In October, credit unions along the eastern shore board fought back against Hurricane Sandy with every resource available. But the super storm is only the most recent in a long line of national disasters that remind cooperatives of the need to be prepared when inclement weather arises.
Not all weather–related business continuity risks can be avoided, but their impact can be lessened with proper planning and a strategic operational mindset — factors Alaskan credit unions are particularly well versed in.
Alaska may be the 49th state, but it ranks much higher in terms of the exigent weather and terrain that its businesses must overcome. Yearly snowfall in Anchorage averages 69.5 inches. And last winter the worst snowfall of the past 60 years dumped 134.5 inches by mid-April, according to Reuters.
Extreme weather caused $23.9 billion in combined property and crop damage last year, more than twice the amount in 2010, according to the National Weather Service.
Despite these challenges, Credit Union 1 ($826.9, Anchorage, AK) sees near-unlimited potential for its state, its institution, and its more than 70,000 members. With annual ROA of 0.86% and 12-month loan growth of 15.56%, according to Callahan & Associates’ Peer-To-Peer Software, the credit union is always moving forward … even if it has to rely on unconventional means to make it happen.
“Alaska presents some unique challenges,” says Leslie Ellis, president and CEO of Credit Union 1.
The credit union knows how to position both its physical presence — it has 15 branches, some so remote they are only accessible by plane — and its technology — it has growing online and mobile capabilities— to guarantee a consistent experience for members.
Rethink Remote Operations
“With our geographic constraints, there are two reasons we need technology: delivery channels for our members and everything involving the credit union and its employees,” Ellis says.

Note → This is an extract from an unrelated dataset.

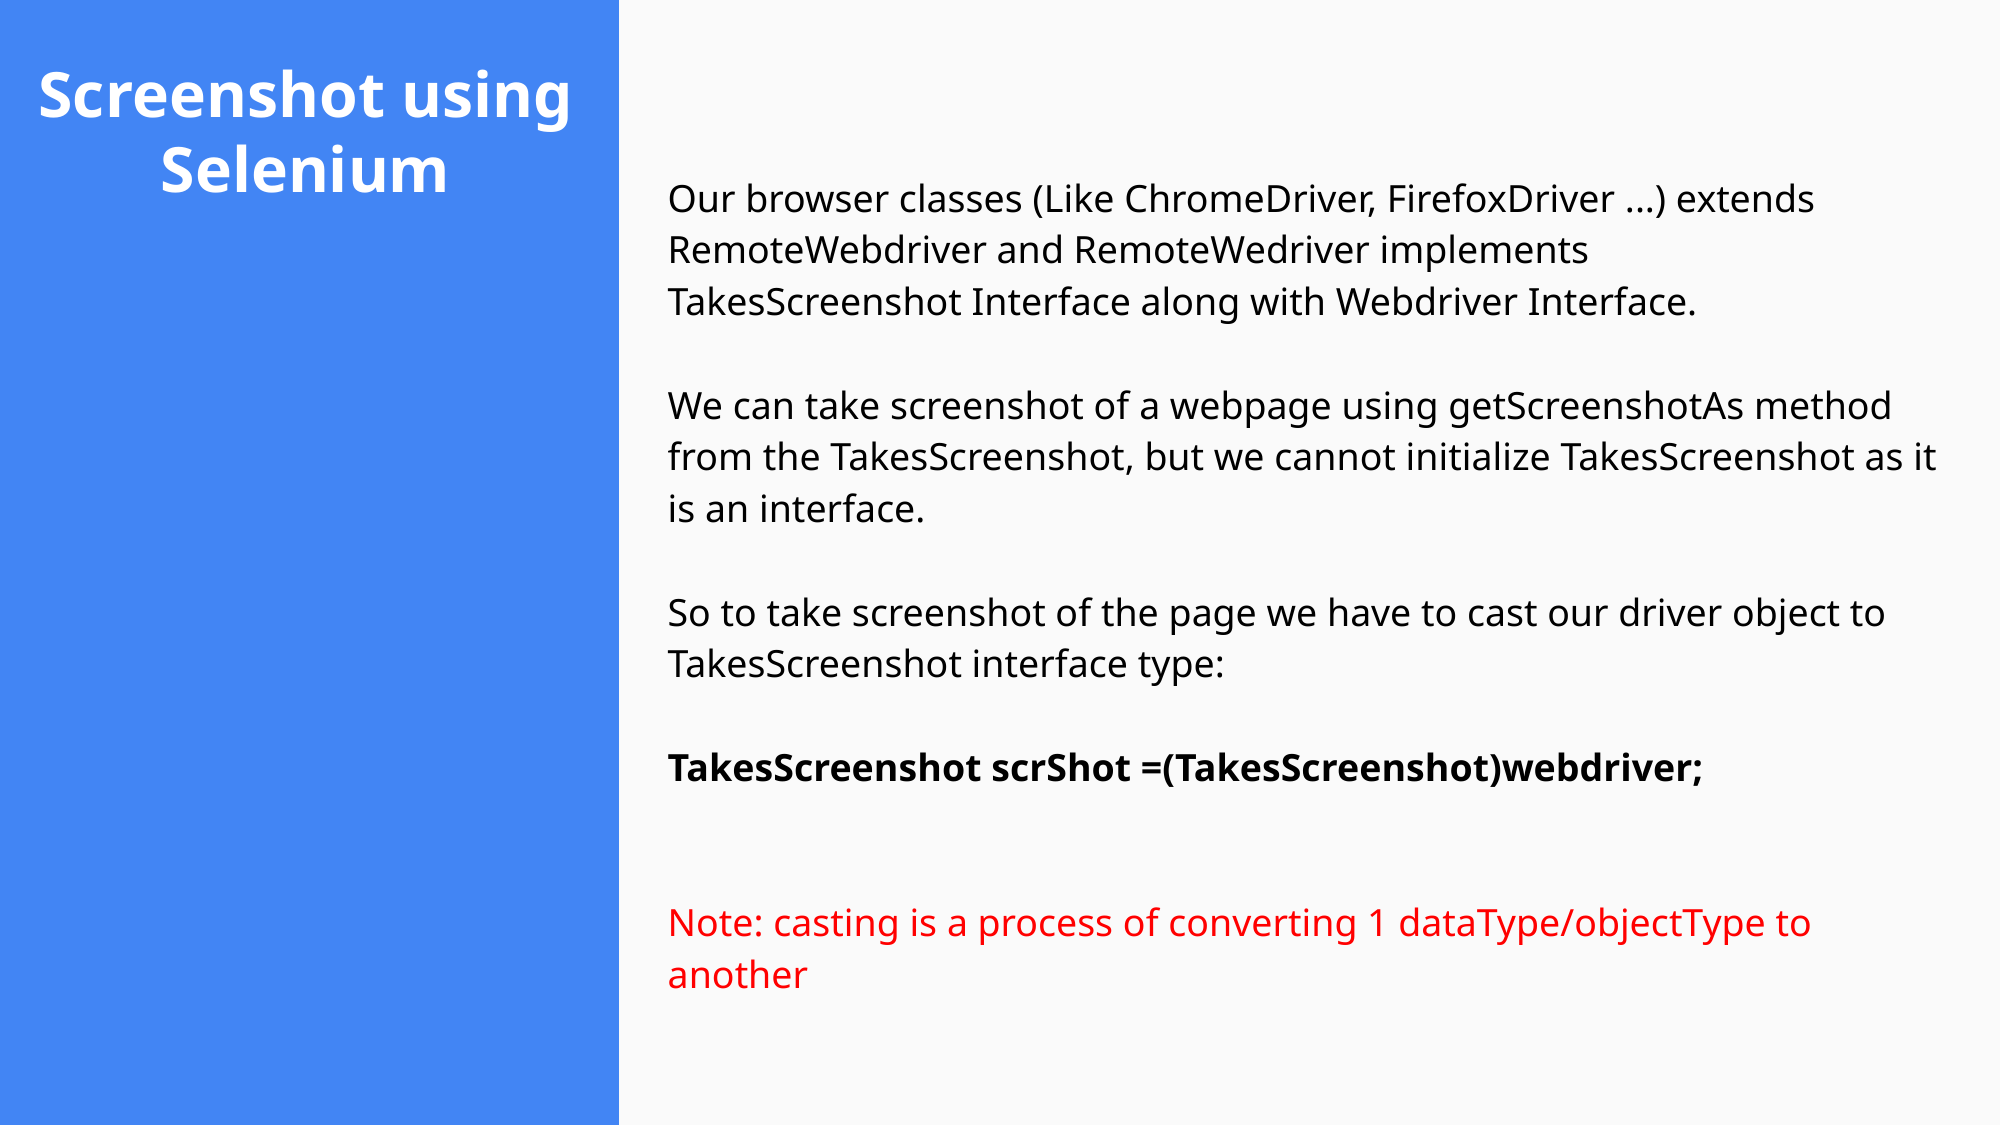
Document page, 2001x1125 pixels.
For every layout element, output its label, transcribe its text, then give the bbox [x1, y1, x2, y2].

The credit union has locations it cannot connect to via fiber or cable because of their remoteness. This limits the types of software program the institution can deploy, but it also challenges the credit union to think creatively about IT management and support.
“Our IT essentially runs on satellite,” Ellis says. “That’s our data feed.”
Subsequently, the credit union conducts all system updates through the headquarters in Anchorage and then pushes them to the outlier locations.
But it’s not just data the credit union manages from a central location. Virtual communication options allow the credit union to manage a majority of its in-person business functions remotely.
“We can’t fly in all our remote staff for training,” Ellis says. So options such as video conferencing and SMART boards present an affordable alternative.
Credit Union 1 relies on these technologies for its primary operations, but should a disaster occur, the credit union can instantly shift its resources to maneuver data, support, and operational guidance wherever they are needed most.
Develop Resources Before They’re Needed
Information is only part of the equation. There’s also the physical task of keeping the lights on and the doors open, so Credit Union 1 stockpiles supplies in its branches.
“A big part of business continuity planning is knowing how to keep these locations running if there is a disaster in a remote area or if there is a service interruption and we can’t get there immediately,” Ellis says.
The credit union has items such as generators and secondary heating systems as well as spare financial equipment, including the units used to create instant issuance payment cards.
When hunkering down is not an option, credit unions in remote areas need the ability to move operations or create alternative sites.
“We’ve researched who would make a facility available to set up shop on a limited basis,” Ellis says. “We’ve also explored what cash sources are available in those communities.”
According to an international survey by virtual office provider Regus, only 55% of companies with existing disaster recover plans could be operational within one hour of an interruption and just 45% would be able to secure an alternative workspace in the same time frame.
There is certainly a cost to being prepared, and this cost increases in challenging environments. With an annual operating expense of $265 dollars per member, Credit Union 1 spends more per member on average than its asset-based peers across the United States. However, it still spends slightly less than the average Alaskan competitor.
Take Off The Training Wheels
Perhaps the most critical, and one of the most difficult to evaluate, portions of a business continuity strategy is the people. However, Credit Union 1’s structure allows it to test the leadership and problem-solving capabilities of its employees long before an emergency scenario arises.
“Headquarters is there to support the branches, but we can’t always be hands-on,” Ellis says. “Managers and senior staff have to be able to operate independently and, while following standard operating procedures, solve their own problems.”
Overcoming these challenges often leads to increased confidence and personal growth, which can drive future success in all areas of performance.
This holds true for Credit Union 1’s 294 full-time employees. Its employees are slightly better compensated than its asset-based peer group, but they also generate approximately $370,000 more in loans per employee than similar-sized institutions.